The march of civilization has been a march towards the attitude of the knife.
Excision
Every day we are augmenting ourselves more and more, which means more and more things must be amputated. The question becomes what will you remove? Your ability to focus? Your ability to think through a solution? Your creativity? Your independent thought?
These are answers an individual has to find for themselves. But it’s not a question you get to avoid, because even avoiding it is an answer itself. I worry quite a bit, though, as I see what humanity is choosing to cut away.
Squirt Says…
I find it interesting how Wikipedia only makes up only 20 gigabytes while the entire internet is closer to 200 zettabytes, but there is one thing to be accounted for.
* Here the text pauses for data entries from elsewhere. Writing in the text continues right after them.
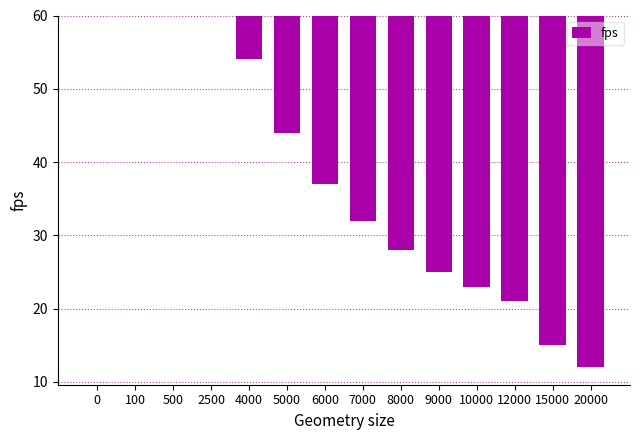

What is the difference between the values at 15000 and 6000?

22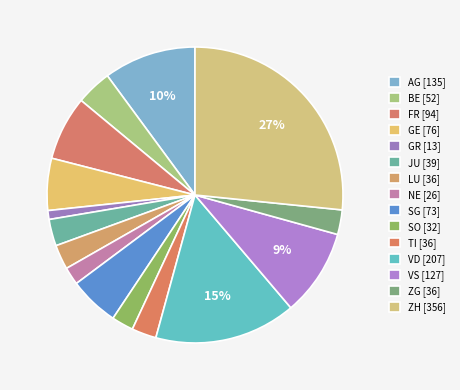

Does GE account for over 50% of the chart?

No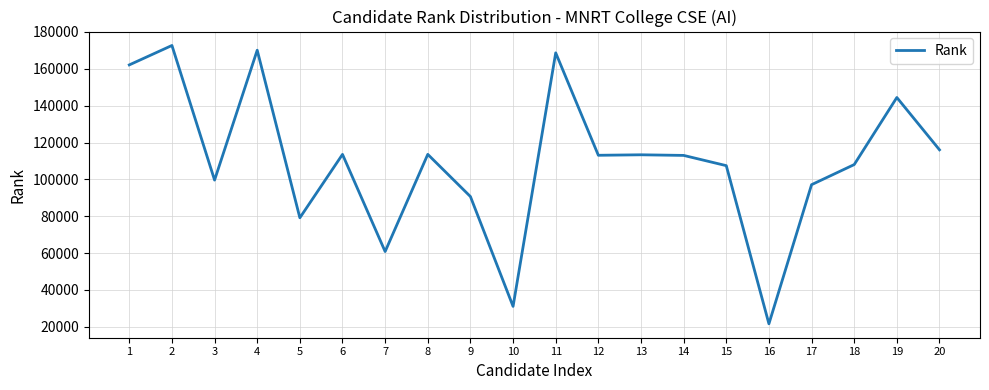

What is the sum of the values at 16 and 4?

191728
How much of this information is well actually information and not just some slop generated by AI. Also the rise of new things such as AI makes people scared because humans as a whole do not like change but the more civilization progresses the more change we experience. Because of this what other changes in things such as mental health will we see in the future?
Dad Responds…
I think the 200 zettabytes is actually before the AI slop. The AI’s are basically trained on a not insignificant amount of those 200 zettabytes but that’s all human-created content. You’re right that change is scary and progress means even more change, and you’re right that it messes with people’s mental health — I think that’s another mountain we’ll have to climb as a civilization too.